Hasta 56 gün boyunca hiçbir tepki vermedi

Dr. Öğretim Üyesi Özgür Kılıç, hastanın tam 56 gün boyunca hiçbir dış uyarıya yanıt vermediğini belirterek, o zorlu süreci şöyle aktardı: "Hasta bize sevk edildiğinde derhal yoğun bakımda izlemeye aldık. Ancak hasta gözlerini açmıyor, en şiddetli ağrılı uyaranlara dahi tepki vermiyor, adeta taş kesilmiş gibi hareketsiz bir şekilde yatıyordu. Yapılan tüm nörolojik, metabolik, enfeksiyöz, toksik ve endokrinolojik incelemelerde herhangi bir anormallik saptamadık. Sayısız olasılığı eledik ancak bu durumun altında yatan nedeni bir türlü çözemedik. Organik bir rahatsızlık yoktu ama hasta sanki ‘donmuş’ gibiydi."
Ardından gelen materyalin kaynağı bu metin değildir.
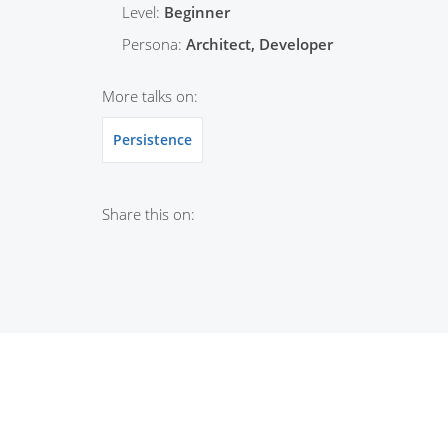
Level:
Beginner
Persona:
Architect, Developer
More talks on:
Persistence
Share this on: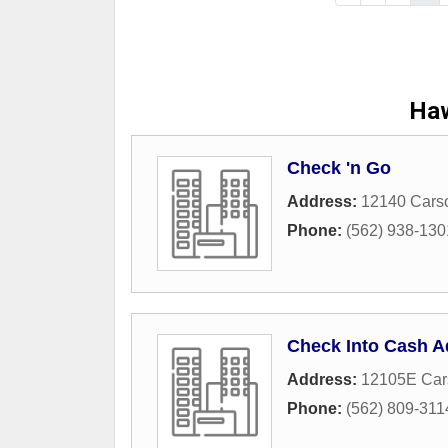
Haw
Check 'n Go
Address:
12140 Carso
Phone:
(562) 938-130
Check Into Cash A
Address:
12105E Cars
Phone:
(562) 809-311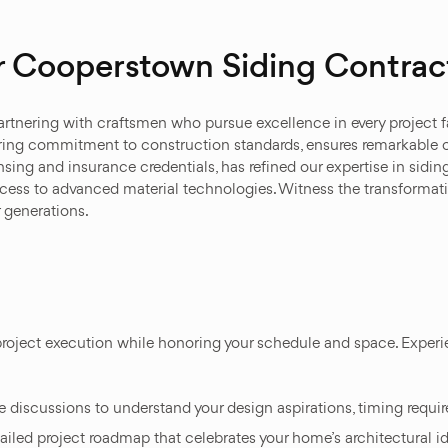
 Cooperstown Siding Contrac
tnering with craftsmen who pursue excellence in every project 
ring commitment to construction standards, ensures remarkable 
ing and insurance credentials, has refined our expertise in sidin
ccess to advanced material technologies. Witness the transformat
or generations.
roject execution while honoring your schedule and space. Experie
iscussions to understand your design aspirations, timing requi
ailed project roadmap that celebrates your home’s architectural id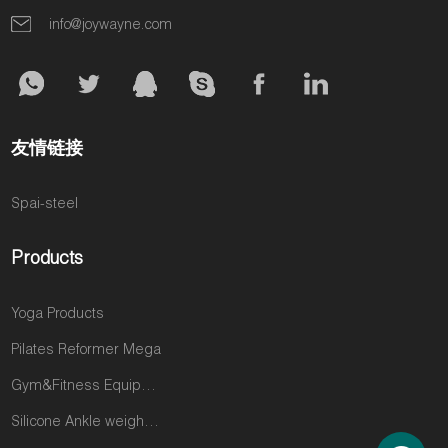
for the intense,
committed, a
introductory
info@joywayne.com
strength-
question
offers. You're a
focused
quietly grows
commodity,
workouts your
in their minds:
and it's a
studio doesn't
“Is this enough
constant battle
offer. Every
to truly
to stay
友情链接
day, you are
transform my
profitable.
losing their
body?” This
Spai-steel
loyalty and a
single
significant
question is the
portion of their
biggest threat
Products
fitness
to your
budget. This
business. It’s
Yoga Products
isn't a
what sends
reflection on
your most
Pilates Reformer Mega
you; it's a gap
dedicated
Gym&Fitness Equipments
in the market
clients—the
that you are
ones who trust
Silicone Ankle weights products
perfectly
you implicitly—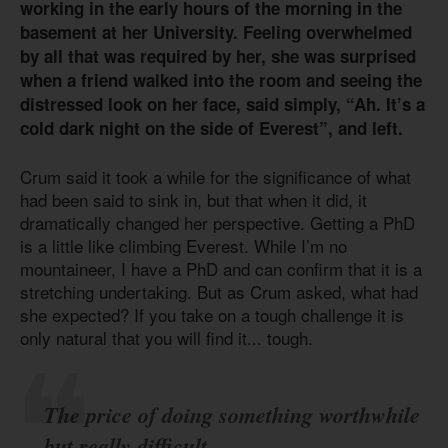
working in the early hours of the morning in the
basement at her University. Feeling overwhelmed
by all that was required by her, she was surprised
when a friend walked into the room and seeing the
distressed look on her face, said simply, “Ah. It’s a
cold dark night on the side of Everest”, and left.
Crum said it took a while for the significance of what
had been said to sink in, but that when it did, it
dramatically changed her perspective. Getting a PhD
is a little like climbing Everest. While I’m no
mountaineer, I have a PhD and can confirm that it is a
stretching undertaking. But as Crum asked, what had
she expected? If you take on a tough challenge it is
only natural that you will find it... tough.
The price of doing something worthwhile
but really difficult.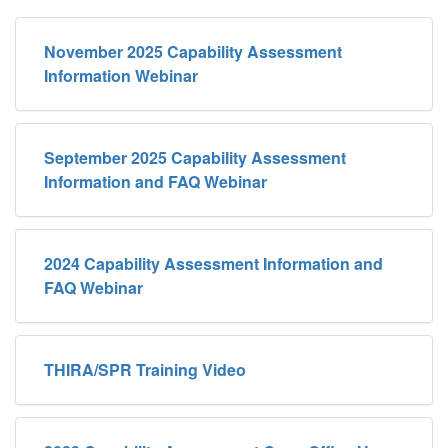
November 2025 Capability Assessment
Information Webinar
September 2025 Capability Assessment
Information and FAQ Webinar
2024 Capability Assessment Information and
FAQ Webinar
THIRA/SPR Training Video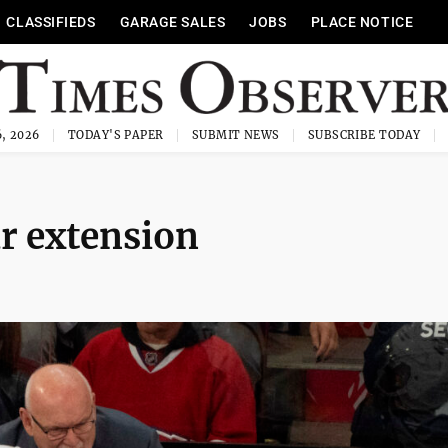
CLASSIFIEDS
GARAGE SALES
JOBS
PLACE NOTICE
, 2026
TODAY'S PAPER
SUBMIT NEWS
SUBSCRIBE TODAY
ar extension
Ekip çalışması ve bilimin zaferi: Elektroşok mucizesi

Ekip çalışması ve bilimin zaferi: Elektroşok mucizesi

Umutların azaldığı bir anda, Dr. Öğretim Üyesi Kılıç ve uzman ekibi, bu durumun psikiyatrik kökenli olabileceği ihtimali üzerinde yoğunlaştı. Psikiyatri, nöroloji ve yoğun bakım uzmanlarının katılımıyla oluşturulan bir konseyde hasta tüm yönleriyle ele alındı. Yapılan detaylı değerlendirmeler sonucunda, hastanın katatoni tablosu sergilediğine karar verildi. Katatoninin, bazı ağır psikiyatrik rahatsızlıklarda görülebilen ve bireyin konuşmama, hareket etmeme, çevresiyle tüm iletişimini kesme gibi belirtilerle kendini gösteren ciddi bir durum olduğu belirtildi. Özellikle derin depresyon vakalarında bu tablonun ortaya çıkabileceği vurgulandı. Dr. Kılıç, dışarıdan bakıldığında hastanın bilinci kapalı gibi görünse de, aslında iç dünyasında bir tür "donma hali" yaşandığını ifade etti. Literatürde bu kadar uzun süren katatoni vakalarının nadir olmadığını ancak bu kadar ağır ve tedaviye geç kalınmış olguların oldukça ender görüldüğünü belirtti. Zaman kaybetmeden elektrokonvülsif terapi (EKT) tedavisine başlandı. Ve nihayet, 56. günün sonunda, uygulanan 5. seans EKT'nin ardından mucize gerçekleşti. Genç kadın bir sabah gözlerini açtı, etrafına baktı ve yemek yedi. Dr. Kılıç o anı tarif etmenin zor olduğunu dile getirerek, "Bu vaka bize şunu gösterdi: Depresyon sadece üzgün olmak değildir. Bazen insanı tamamen susturabilir, durdurabilir. Bu, sadece tıbbi değil, aynı zamanda insani bir umut hikayesiydi. Bilimin, ekip çalışmasının ve sabrın zaferiydi," şeklinde konuştu.